Lo imagino: dos jóvenes, con un recién nacido, y una adolescente de 14 años. En un piso de dos habitaciones donde nuestros padres ya apenas pueden hacer frente. ¿Tendrán que cambiar pañales otra vez, levantarse por la noche, soportar los llantos del bebé? No aguanté más y llamé a Marina.

—¿Estás loca? —le pregunté—. ¡Esto no es una residencia universitaria! Eres madre, deberías cuidar de tus hijos, no cargarle todo a los ancianos.

Marina, como siempre, reaccionó con indiferencia:

—Tú tienes tu casa. Llévate a los padres contigo si tanto te importan. A lo mejor, estarán mejor.

Sí, yo tengo una casa.
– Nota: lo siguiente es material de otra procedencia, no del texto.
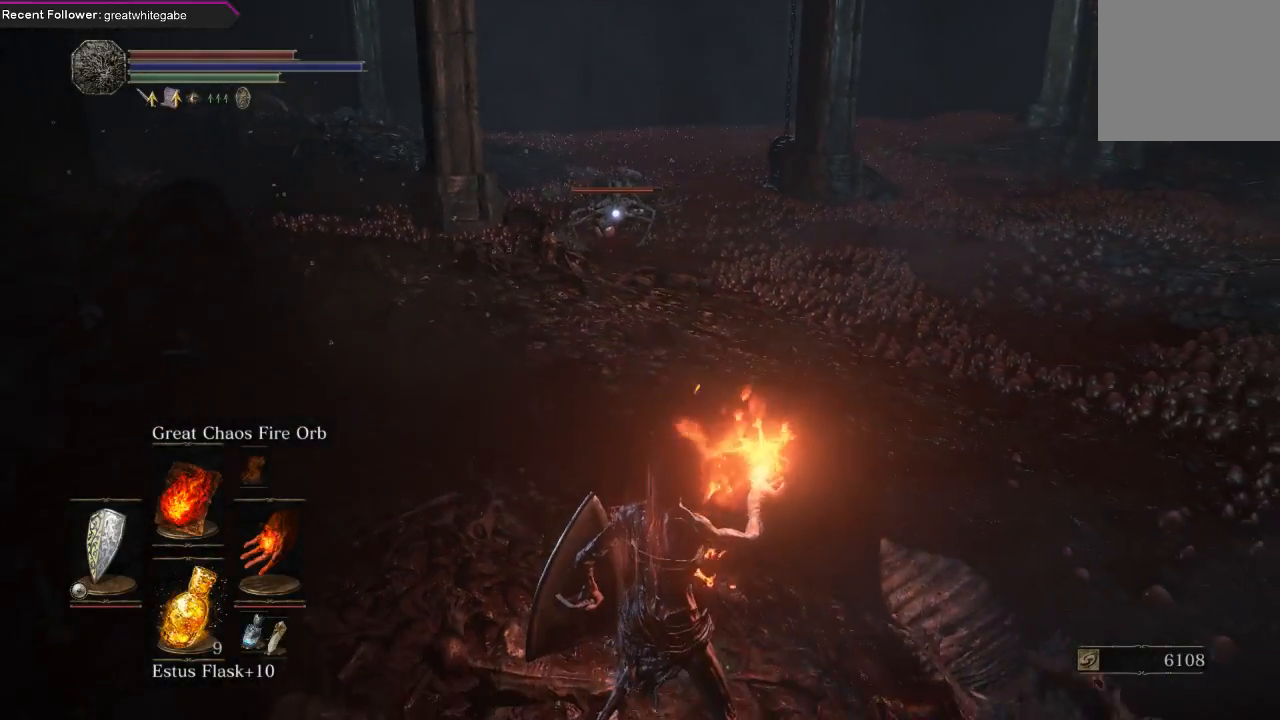
{"buttons": [], "left_stick": "center", "right_stick": "center", "events": []}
Pero es de mi marido. Y está en contra. No porque no quiera a mis padres, sino porque no acepta que adultos abusen de la bondad ajena como si fuera un derecho. Él dice: “¿Hasta cuándo los llevarás a cuestas? Criaron a Marina, que ella responda ahora”.

Pero no puedo resignarme. Mis padres ya lo pasan mal. Mi madre recientemente tuvo cirugía cardíaca, mi padre apenas ve bien. Están en las últimas. Mi madre cocina, limpia, lava para todos. Y ahora otro niño caerá sobre ellos, uno que ni siquiera es suyo. Mientras, Marina se toma todo con calma, acaricia su vientre y dice que todo está bien.
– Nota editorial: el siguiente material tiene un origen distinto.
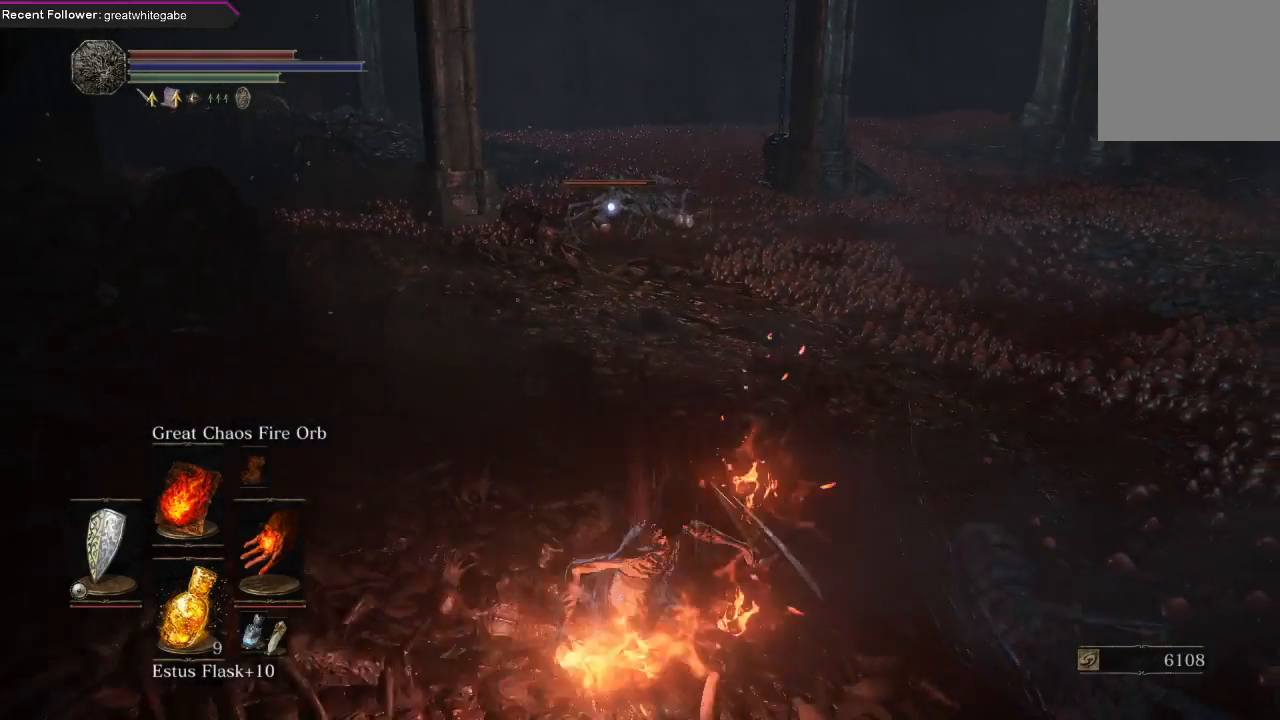
{"buttons": [], "left_stick": "center", "right_stick": "center", "events": []}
No le importa cómo lo gestionen sus hijos, sus padres. Lo principal es que a ella no le molesten. La pequeña Juana, por cierto, ahora vivirá con el novio de su hermana y el bebé en una sola habitación. ¿Dónde está la lógica? ¿Dónde está la responsabilidad?

Y sé que mis padres no dirán “váyanse”. No son así. Aguantarán, soportarán, apretarán los dientes. Y sé que esto terminará en algún colapso o en el hospital. Temo que algún día me llamen para decirme: “Ven, que mamá está en cuidados intensivos”.

Marina no quiere escuchar. Solo le importa su comodidad. “Las hijas tienen donde vivir y a mí nadie me molesta” —esa es toda su filosofía. ¿Y los padres? ¿Y la hermana pequeña, que prácticamente ha sido abandonada en el caos?

Me duele. Lloro por las noches. Y me enfado, porque no sé qué hacer. Mi esposo está totalmente en contra de que llevemos a mis padres con nosotros. En algo tiene razón. Pero dejar todo como está es traicionar a mi padre y a mi madre.

No sé qué hacer. Aconséjame. ¿Cómo se actúa cuando la familia se convierte en fuente de dolor, y la propia hermana en la encarnación del egoísmo?